The GW School of Business came one step closer last week to attaining degree-granting status in China after establishing an official partnership with the Suzhou Industrial Park.
The agreement, which gives GW teaching and office space in the Suzhou Dushu Lake and Science Education Innovation District in eastern China, is the first deal signed with a Chinese government body after the University partnered with Renmin University in Suzhou last fall.
“A direct relationship with the Suzhou government will give us a better chance to get full ministry level approval to become a full degree-granting operation there,” business school dean Doug Guthrie said.
GW will join four other international universities, including the National University of Singapore, in using the new complex, which will be completed in June, Guthrie said.
For the ceremonial signing March 14 with officials from the Suzhou Industrial Park, University President Steven Knapp, Provost Steven Lerman, D.C.’s Deputy Mayor for Planning and Economic Development Victor Hoskins and Guthrie traveled to eastern China.
“Having a D.C. official there was a good thing for us and we’re thankful for the D.C. government,” Guthrie said. “In China, the government and the market are closely tied so they always have people representing the public sector and private sector.”
The University plans to use the space for its advanced programs in finance and accountancy, potential non-degree executive level programs and an undergraduate business degree, which Guthrie said last month could be offered to Chinese students by the fall of 2013.
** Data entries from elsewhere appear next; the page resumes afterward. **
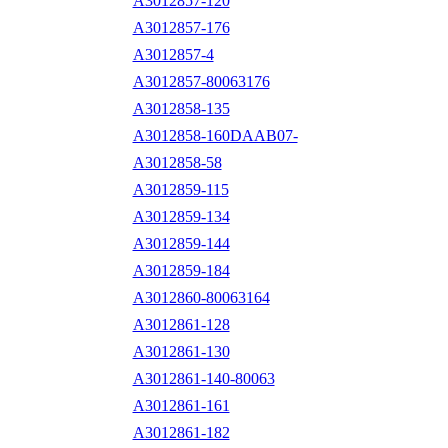
A3012857-120
A3012857-176
A3012857-4
A3012857-80063176
A3012858-135
A3012858-160DAAB07-
A3012858-58
A3012859-115
A3012859-134
A3012859-144
A3012859-184
A3012860-80063164
A3012861-128
A3012861-130
A3012861-140-80063
A3012861-161
A3012861-182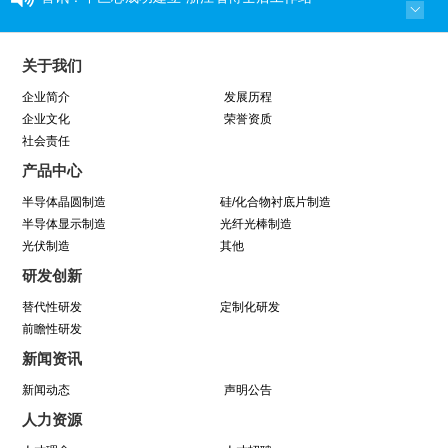
同心同行 见证成长——中巨芯上市两周年纪念活
关于我们
动圆满结束
企业简介
发展历程
企业文化
荣誉资质
社会责任
学芯谱理念 做靠谱者--中巨芯靠谱文化宣讲月活
产品中心
动圆满收官
半导体晶圆制造
硅/化合物衬底片制造
半导体显示制造
光纤光棒制造
光伏制造
因为靠谱 所以信赖 | 中巨芯《芯谱》发布会
其他
研发创新
暨“靠谱2025-2027”落地规划启动仪式
替代性研发
定制化研发
前瞻性研发
中巨芯(688549)今日成功登陆上交所科创板！
新闻资讯
新闻动态
声明公告
中巨芯参展SEMICON China 2021
人力资源
八年靠谱路 芯程共奔赴——首届靠谱文化节开幕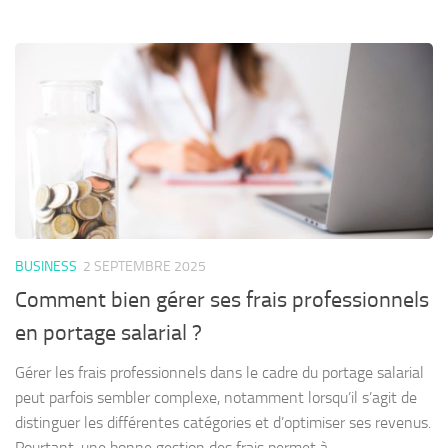
BUSINESS
2 SEPTEMBRE 2025
Comment bien gérer ses frais professionnels
en portage salarial ?
Gérer les frais professionnels dans le cadre du portage salarial
peut parfois sembler complexe, notamment lorsqu’il s’agit de
distinguer les différentes catégories et d’optimiser ses revenus.
Pourtant, une bonne gestion des frais permet à...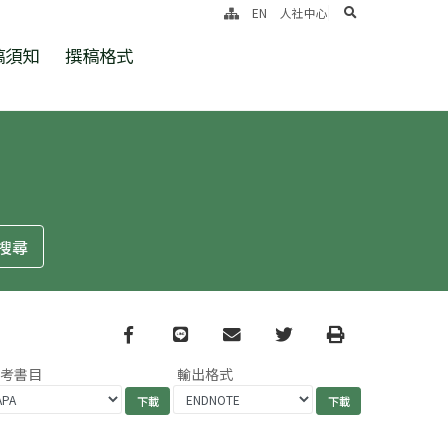
search
EN
人社中心
稿須知
撰稿格式
Facebook
line
email
Twitter
Print
參考書目
輸出格式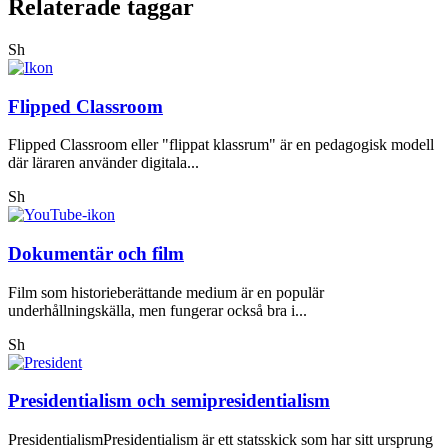
Relaterade taggar
Sh
Flipped Classroom
Flipped Classroom eller "flippat klassrum" är en pedagogisk modell
där läraren använder digitala...
Sh
Dokumentär och film
Film som historieberättande medium är en populär
underhållningskälla, men fungerar också bra i...
Sh
Presidentialism och semipresidentialism
PresidentialismPresidentialism är ett statsskick som har sitt ursprung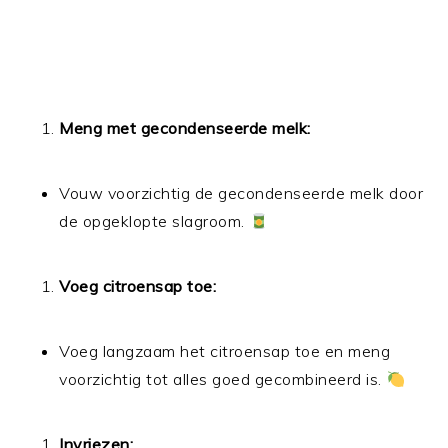
Meng met gecondenseerde melk:
Vouw voorzichtig de gecondenseerde melk door
de opgeklopte slagroom.
Voeg citroensap toe:
Voeg langzaam het citroensap toe en meng
voorzichtig tot alles goed gecombineerd is.
Invriezen:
The business school launched its master of science in finance for 22 Chinese students last October and will add a master of accountancy next fall. The programs are both “1+1,” meaning students will spend one year in Suzhou at the new complex and one year in D.C.
The undergraduate business program, which would be run through both the business school and the Columbian College of Arts and Sciences, could hold classes on three continents, contingent on approval by the country’s Ministry of Education.
“We are committed to establishing an enduring presence in China,” University President Steven Knapp said.
Developing a curriculum for the program will be difficult, said Karin Fischer, a senior reporter at The Chronicle of Higher Education who specializes in global education.
The Chinese education system, Fischer said, consists of “a lot of lecturing and not a lot of group and project work, which is very common in business schools.”
Fischer, who went to China in January to report on higher education trends there, predicted that students will want to ensure that they will receive the same education in Suzhou as they would in its D.C. counterpart.
At New York University’s Shanghai program, which was announced last year as part of a global network of international campuses, “cultural differences have not been an issue in developing the curriculum,” Mattie Bekink, the program’s director for NYU Shanghai, said.
The business school will also look to capitalize on Chinese students’ booming demand for American education.
A poll released Monday by the higher education consulting group Art and Science Group found that 78 percent of Chinese high school students were interested in attending college in the U.S. About 45 percent said they were worried they would not be academically prepared.
Guthrie said Chinese students expect a change from Chinese institutions when they sign on for classes with an American university.
He said the University’s use of its own professors instead of “local adjuncts” would help distinguish the program from neighboring branch campuses and set a high academic bar.
“In any group you have to adapt,” Guthrie said. “But our teaching methods won’t be too different. We’re offering a GW degree, so we want them to be innovative. They’re coming to a U.S. university for that reason.”
Cory Weinberg contributed to this report.